-- WHAT YOU SHOULD DO --
Omit every picture, and retype the lines that run from the beginning of the data below through the line containing "Page size: 1500x1125.", inclusive.

^^^^^^^^

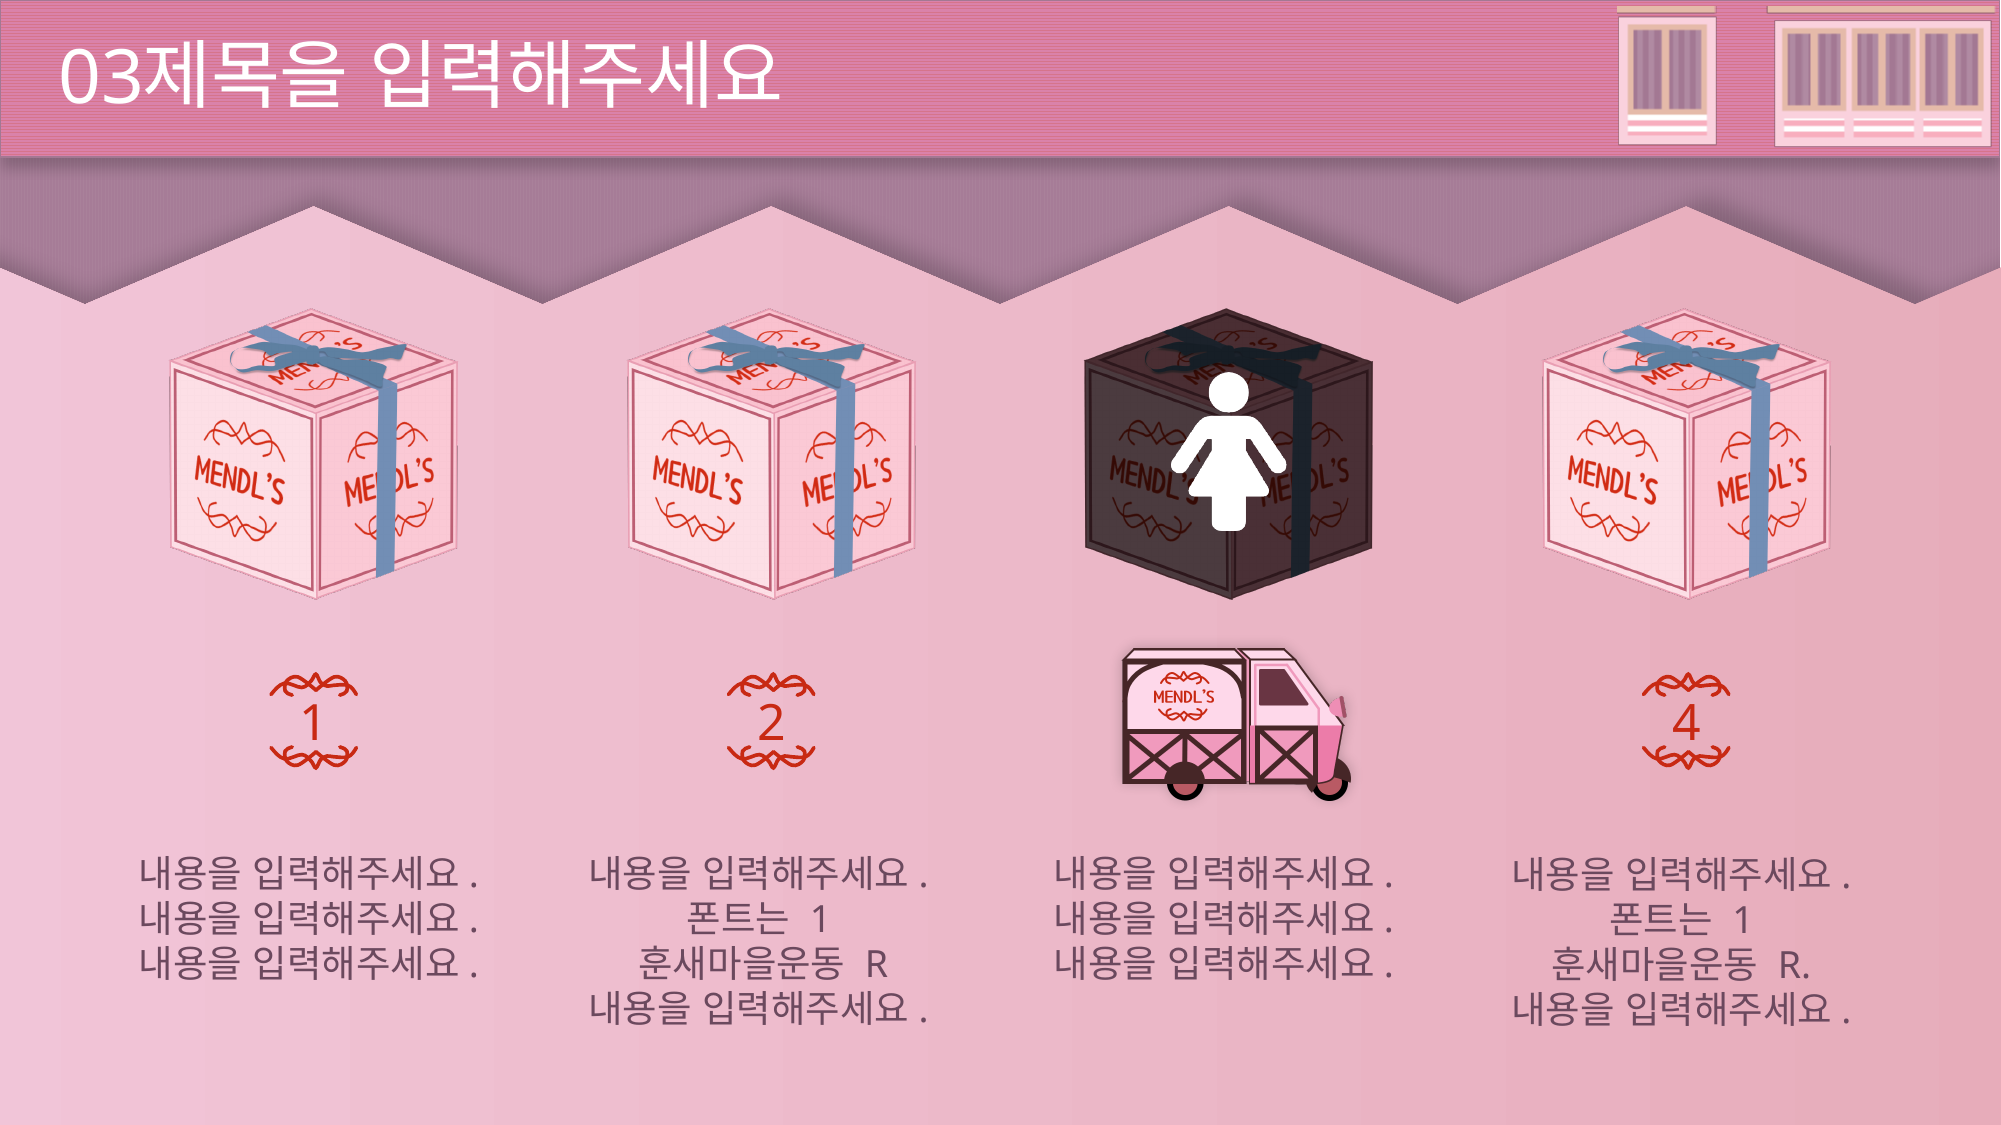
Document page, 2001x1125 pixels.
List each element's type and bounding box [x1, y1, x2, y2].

picture [1121, 648, 1351, 801]
text_box [728, 674, 814, 768]
text_box [0, 0, 2000, 158]
text_box [1643, 674, 1729, 768]
picture [1149, 372, 1308, 531]
text_box [271, 674, 357, 768]
text_box [1492, 308, 1880, 995]
text_box [570, 308, 957, 995]
text_box [0, 205, 2000, 1125]
text_box [120, 308, 508, 995]
text_box [1035, 308, 1423, 995]
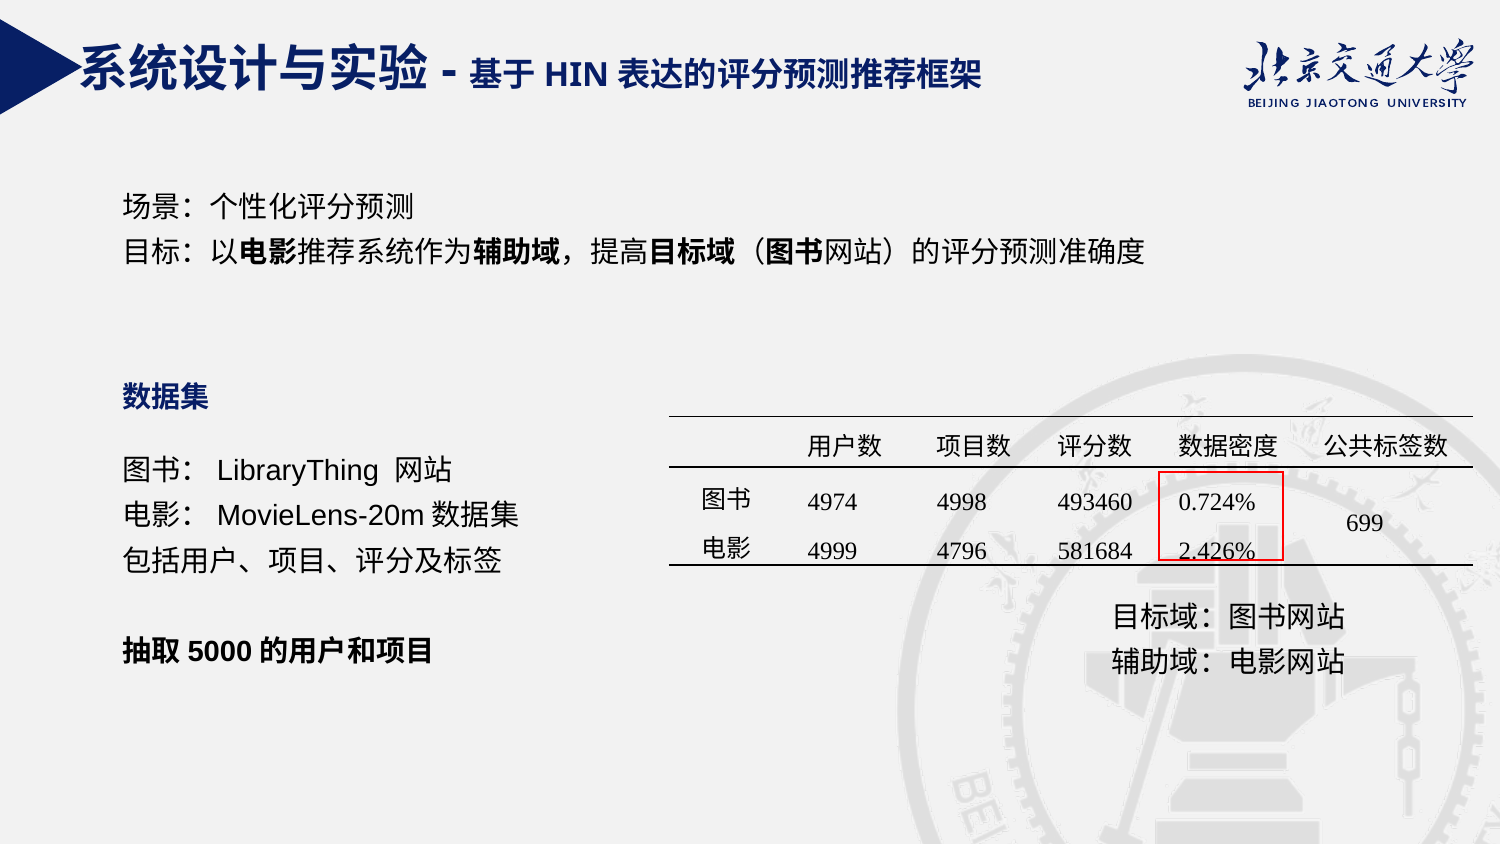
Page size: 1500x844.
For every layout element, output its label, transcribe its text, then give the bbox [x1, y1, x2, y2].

table_cell 2.426% [1147, 523, 1291, 564]
table_cell 4796 [905, 523, 1026, 564]
text_box [1158, 471, 1284, 561]
table_header 公共标签数 [1291, 417, 1473, 466]
table_header 数据密度 [1147, 417, 1291, 466]
table_cell 4998 [905, 468, 1026, 523]
table_cell 4999 [775, 523, 905, 564]
text_box [0, 19, 83, 115]
table_header 项目数 [905, 417, 1026, 466]
table_header [669, 417, 775, 466]
table_cell 4974 [775, 468, 905, 523]
table_cell 699 [1291, 468, 1473, 564]
table_header 评分数 [1026, 417, 1147, 466]
text_box 系统设计与实验-基于HIN表达的评分预测推荐框架 [63, 29, 999, 105]
table_header 用户数 [775, 417, 905, 466]
table_cell 图书 [669, 468, 775, 523]
text_box 场景：个性化评分预测 目标：以电影推荐系统作为辅助域，提高目标域（图书网站）的评分预测准确度 [107, 170, 1282, 277]
text_box 图书：LibraryThing 网站 电影：MovieLens-20m数据集 包括用户、项目、评分及标签 抽取5000的用户和项目 [107, 433, 785, 721]
table_cell 0.724% [1147, 468, 1291, 523]
table_cell 493460 [1026, 468, 1147, 523]
table_cell 581684 [1026, 523, 1147, 564]
text_box 目标域：图书网站 辅助域：电影网站 [1096, 580, 1362, 686]
text_box 数据集 [107, 360, 460, 421]
table_cell 电影 [669, 523, 775, 564]
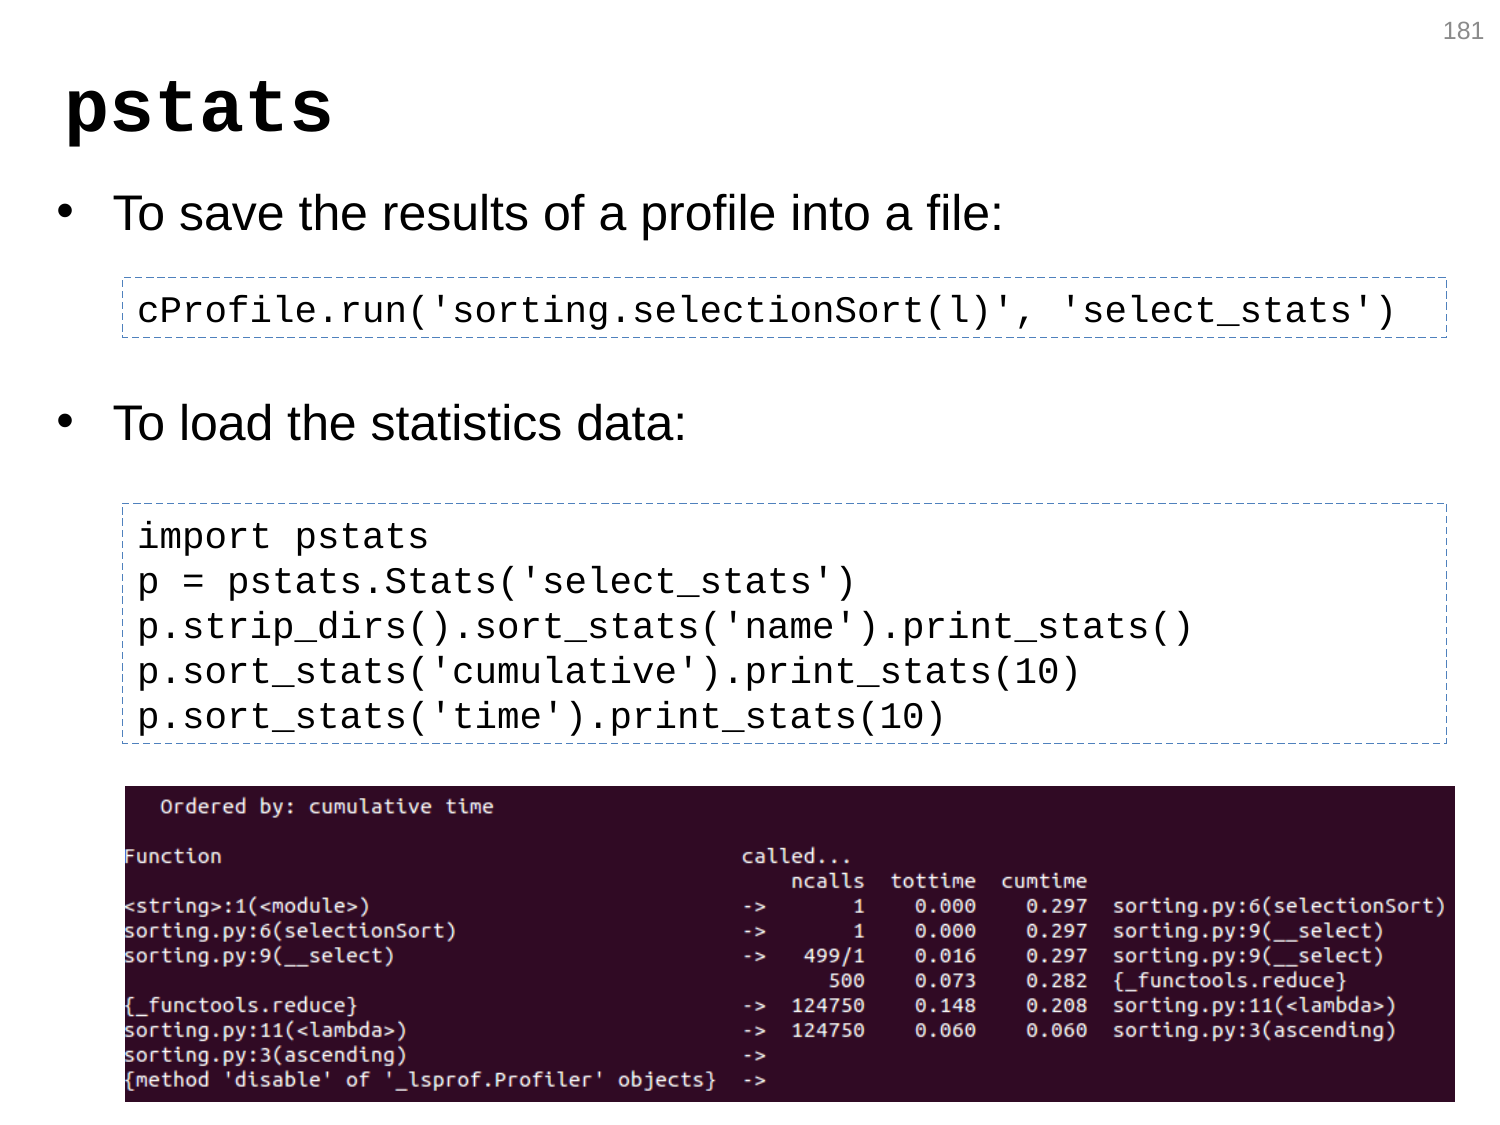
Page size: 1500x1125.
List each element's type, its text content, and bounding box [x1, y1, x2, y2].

slide_number 181 [1149, 0, 1500, 60]
list To save the results of a profile into a file: To load the statistics data: [41, 172, 1392, 916]
title pstats [49, 7, 1400, 195]
text_box cProfile.run('sorting.selectionSort(l)', 'select_stats') [122, 277, 1447, 338]
picture [124, 786, 1455, 1102]
text_box import pstats p = pstats.Stats('select_stats') p.strip_dirs().sort_stats('name').print_stats() p.sort_stats('cumulative').print_stats(10) p.sort_stats('time').print_stats(10) [122, 503, 1447, 744]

^^^^^^^^

-- ANSWER FOR THIS EXERCISE --
Document page, 2001x1125 pixels.
List each element's type and bounding box [x1, y1, x2, y2].

picture [1121, 648, 1351, 801]
text_box [728, 674, 814, 768]
text_box [0, 0, 2000, 158]
text_box [1643, 674, 1729, 768]
picture [1149, 372, 1308, 531]
text_box [271, 674, 357, 768]
text_box [1492, 308, 1880, 995]
text_box [570, 308, 957, 995]
text_box [0, 205, 2000, 1125]
text_box [120, 308, 508, 995]
text_box [1035, 308, 1423, 995]
Page size: 1500x844.
For every layout element, output its label, transcribe its text, then give the bbox [x1, y1, x2, y2].

table_cell 2.426% [1147, 523, 1291, 564]
table_cell 4796 [905, 523, 1026, 564]
text_box [1158, 471, 1284, 561]
table_header 公共标签数 [1291, 417, 1473, 466]
table_header 数据密度 [1147, 417, 1291, 466]
table_cell 4998 [905, 468, 1026, 523]
table_cell 4999 [775, 523, 905, 564]
text_box [0, 19, 83, 115]
table_header 项目数 [905, 417, 1026, 466]
table_header [669, 417, 775, 466]
table_cell 4974 [775, 468, 905, 523]
table_cell 699 [1291, 468, 1473, 564]
table_header 评分数 [1026, 417, 1147, 466]
text_box 系统设计与实验-基于HIN表达的评分预测推荐框架 [63, 29, 999, 105]
table_header 用户数 [775, 417, 905, 466]
table_cell 图书 [669, 468, 775, 523]
text_box 场景：个性化评分预测 目标：以电影推荐系统作为辅助域，提高目标域（图书网站）的评分预测准确度 [107, 170, 1282, 277]
text_box 图书：LibraryThing 网站 电影：MovieLens-20m数据集 包括用户、项目、评分及标签 抽取5000的用户和项目 [107, 433, 785, 721]
table_cell 0.724% [1147, 468, 1291, 523]
table_cell 493460 [1026, 468, 1147, 523]
table_cell 581684 [1026, 523, 1147, 564]
text_box 目标域：图书网站 辅助域：电影网站 [1096, 580, 1362, 686]
text_box 数据集 [107, 360, 460, 421]
table_cell 电影 [669, 523, 775, 564]
Page size: 1500x1125.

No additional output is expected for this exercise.